Ahora, perdiendo toda dignidad, ha sido empujado por un ministro ventrílocuo como el señor Albares, que habla por gentes ignotas, a ejecutar una de las mayores felonías de las últimas décadas: entregar el Sáhara, que jamás de los jamases en la historia fue marroquí, a la avaricia alauí. La palabra que resuena en la prensa y las cancillerías es: traición.
Esta palabra, traición, tiene una resonancia en mis oídos, en este contexto, operística y teatral. Como cuando Rigoletto en la célebre ópera de Verdi, el bufón descubre que su hija ha sido deshonrada por el Duque de Mantua, y aúlla desesperado ¡maldición, maldición! Al igual que en II Trovatore, de temática hispana. La traición es una maldición que el traidor se auto-inflige, guiado por una oscura pasión. La traición tiene una dramaticidad en sí misma que sólo una suerte de teatro de la crueldad puede recoger con verosimilitud.
Pero no es lo mismo que la pronunciada por Putin para iniciar una depuración en su entorno, envuelto por las sombras shakespearianas a lo Macbeth, que lo amenazan en su solitaria nocturnidad. Putin busca la quinta columna, que es un concepto que, según el filósofo ruso Alexandre Koyré, surgió en la Guerra Civil española, para intentar en el cerco de Madrid dilucidar quiénes eran los enemigos ocultos. Manuel Chaves Nogales, en su hoy muy valorado A sangre y fuego, nos ofrece el relato magistral de la quinta columna madrileña en el que se observa el absurdo de aquella obsesión depuradora. Sin embargo, un líder democrático, como Sánchez, sufre la traición de otra manera. Se ampara en la "razón de Estado", no en las fidelidades a su persona, y justifica su giro en función de esta.
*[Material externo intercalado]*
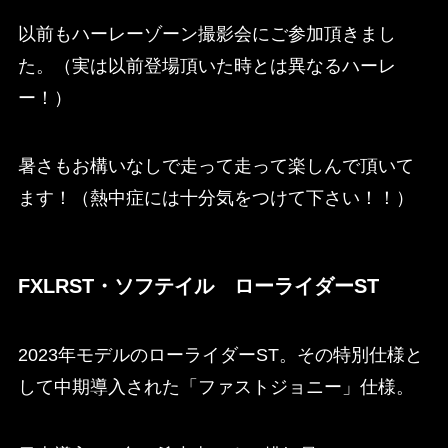
以前もハーレーゾーン撮影会にご参加頂きまし
た。（実は以前登場頂いた時とは異なるハーレ
ー！）
暑さもお構いなしで走って走って楽しんで頂いて
ます！（熱中症には十分気をつけて下さい！！）
FXLRST・ソフテイル ローライダーST
2023年モデルのローライダーST。その特別仕様と
して中期導入された「ファストジョニー」仕様。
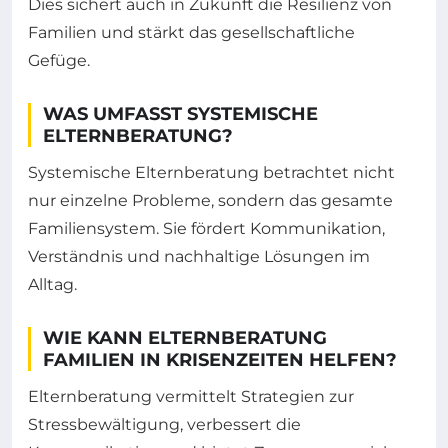
Dies sichert auch in Zukunft die Resilienz von
Familien und stärkt das gesellschaftliche
Gefüge.
WAS UMFASST SYSTEMISCHE
ELTERNBERATUNG?
Systemische Elternberatung betrachtet nicht
nur einzelne Probleme, sondern das gesamte
Familiensystem. Sie fördert Kommunikation,
Verständnis und nachhaltige Lösungen im
Alltag.
WIE KANN ELTERNBERATUNG
FAMILIEN IN KRISENZEITEN HELFEN?
Elternberatung vermittelt Strategien zur
Stressbewältigung, verbessert die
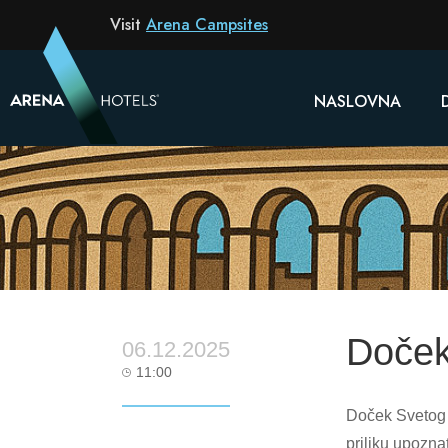
Visit
Arena Campsites
NASLOVNA
Doček
06.12.2025
11:00
Doček Svetog 
priliku upozna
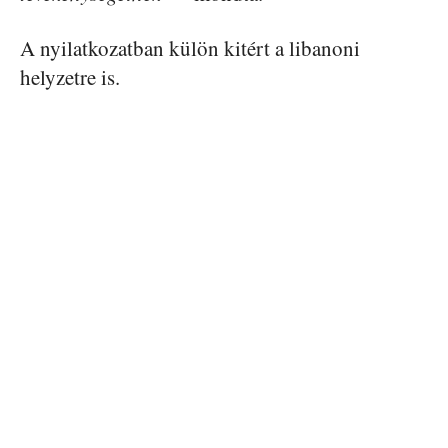
A nyilatkozatban külön kitért a libanoni
helyzetre is.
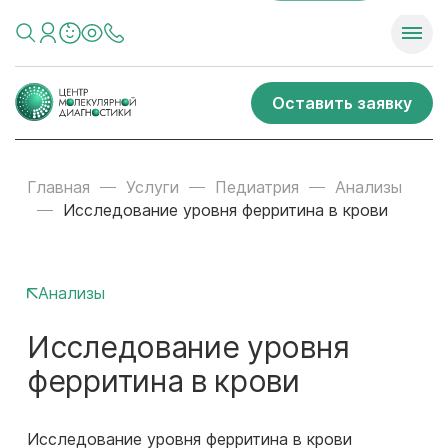
Оставить заявку
Главная
Услуги
Педиатрия
Анализы
Исследование уровня ферритина в крови
Анализы
Исследование уровня
ферритина в крови
Исследование уровня ферритина в крови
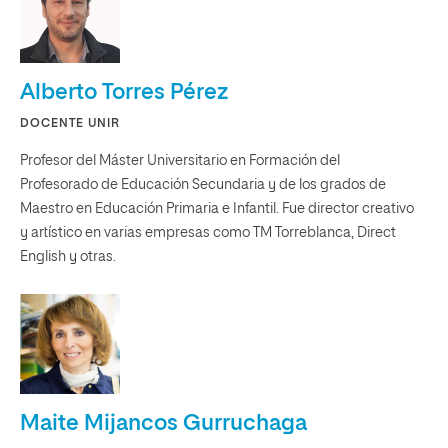
Alberto Torres Pérez
DOCENTE UNIR
Profesor del Máster Universitario en Formación del
Profesorado de Educación Secundaria y de los grados de
Maestro en Educación Primaria e Infantil. Fue director creativo
y artístico en varias empresas como TM Torreblanca, Direct
English y otras.
Maite Mijancos Gurruchaga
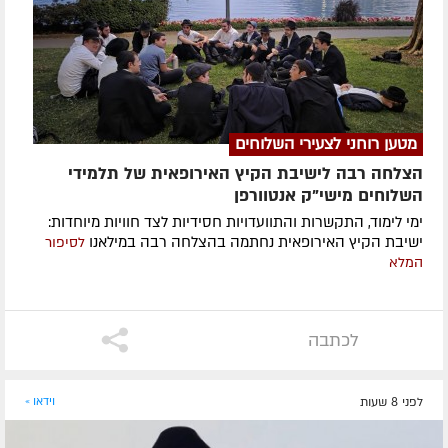
מטען רוחני לצעירי השלוחים
הצלחה רבה לישיבת הקיץ האירופאית של תלמידי
השלוחים מישי"ק אנטוורפן
ימי לימוד, התקשרות והתוועדויות חסידיות לצד חוויות מיוחדות:
ישיבת הקיץ האירופאית נחתמה בהצלחה רבה במילאנו
לסיפור
המלא
לכתבה
לפני 8 שעות
וידאו »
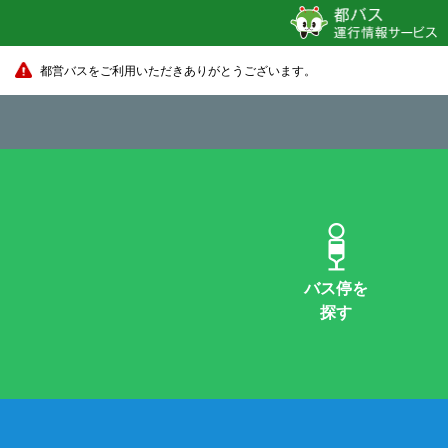
都営バスをご利用いただきありがとうございます。
バス停を
探す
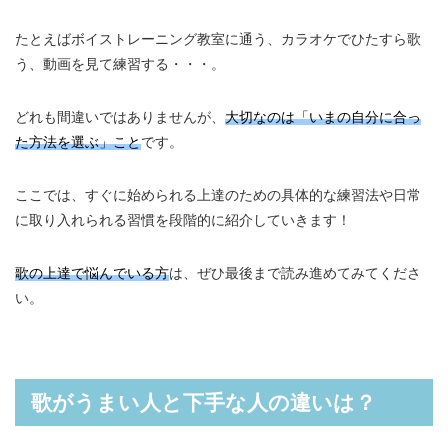
たとえばボイストレーニング教室に通う、カラオケでひたすら歌
う、動画を見て練習する・・・。
どれも間違いではありませんが、
大切なのは「いまの自分に合っ
た方法を選ぶ」こと
です。
ここでは、すぐに始められる上達のための具体的な練習法や日常
に取り入れられる習慣を段階的に紹介していきます！
歌の上達で悩んでいる方
は、ぜひ最後まで読み進めてみてくださ
い。
歌がうまい人と下手な人の違いは？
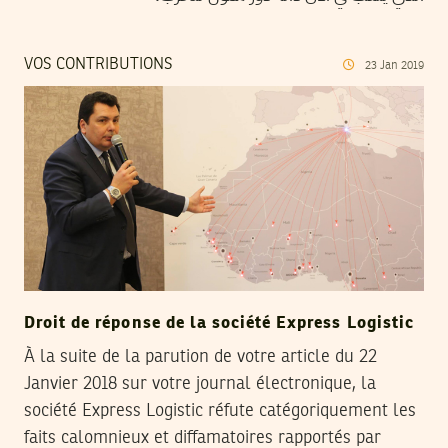
VOS CONTRIBUTIONS
23
Jan
2019
Droit de réponse de la société Express Logistic
À la suite de la parution de votre article du 22
Janvier 2018 sur votre journal électronique, la
société Express Logistic réfute catégoriquement les
faits calomnieux et diffamatoires rapportés par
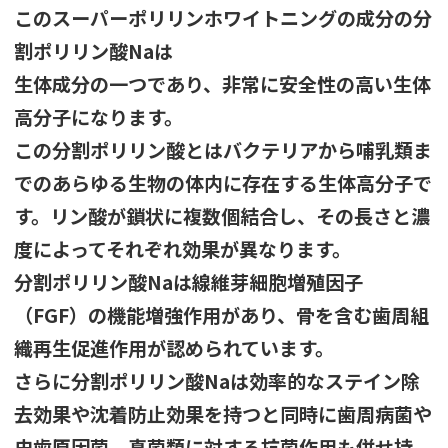
このスーパーポリリンホワイトニングの成分の分
割ポリリン酸Naは
生体成分の一つであり、非常に安全性の高い生体
高分子になります。
この分割ポリリン酸とはバクテリアから哺乳類ま
でのあらゆる生物の体内に存在する生体高分子で
す。リン酸が鎖状に複数個結合し、その長さと濃
度によってそれぞれ効果が異なります。
分割ポリリン酸Naは線維芽細胞増殖因子
（FGF）の機能増強作用があり、骨を含む歯周組
織再生促進作用が認められています。
さらに分割ポリリン酸Naは効率的なステイン除
去効果や沈着防止効果を持つと同時に歯周病菌や
虫歯原因菌、真菌類に対する抗菌作用も併せ持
La traición se convierte de esta guisa en el arte de gobernar, que Maquiavelo había previsto. Así don Fernando el Católico, muerta su mujer, la reina católica y mudéjar, Isabel, da curso libre a sus traiciones para llevar a cabo un gran proyecto. La traición, en consecuencia, sería el destino fatal de todo gobernante.
Ahora bien, la traición es una ruptura interna del sujeto, que queda deshumanizado desde el momento mismo de la traición. El coro, con el sentido de las tragedias griegas, parece repetir como un eco operístico, traditore, traditore, como una maldición que se cierne sobre todos.
Es lo que ha ocurrido con Sánchez. La historia se repite siempre, como sostenían Hegel y Marx, dos veces, la primera como tragedia y la segunda como farsa. Si en la traición a los saharauis de 1975 fue trágica, por el propio momento que vivía España y la ambición desmedida del sátrapa alauita, que organizó aquella invasión ignominiosa llamada Marcha Verde, ahora, de manera gratuita, con la nocturnidad propia de un fin de semana, y aprovechando que nos ha cogido con la guardia bajada por la atrocidad de Ucrania, se ha mutado en comedia.
Desde luego, Sánchez ya no es aquel jovenzuelo con aspiración a líder que yo escrutaba mientras pedaleaba en un tiovivo, ajeno a lo que dirían los espectadores. Ahora, peinando canas, se ha transformado, lo quieran sus propagandistas o no, en la viva imagen del traditore, al abandonar a un pueblo indefenso en mitad del desierto, al albur de las hienas.
No querría nunca haber hablado en términos de "lo malo municipal", como decía nuestro Ángel Ganivet, pero la arbitrariedad cometida con esa gente doliente con la que estamos en deuda me obliga. Por supuesto, el Majzén alauita no tiene ninguna intención de federar su reino, y por ende de cumplir ningún pacto de autonomía con los saharauis. Una vez integrados con o contra su voluntad, serán majzenizados (de Majzén, grupo de presión mafioso), y acto seguido clochardizados (de clochard, vagabundo) -ya lo son cuando los más fanáticos sostienen que en el desierto solo hay camellos y poco más-. Pagarán muy cara su osadía de siglos de reluctancia a los sultanes y de independencia.
En este preciso momento vuelvo a recordar lo que me decía frecuentemente un amigo flamenco: "Donde no hay miedo no hay respeto". Y Sánchez, con su acto injusto, inesperado y en nocturnidad, nos ha dejado boquiabiertos, traicionados e indefensos.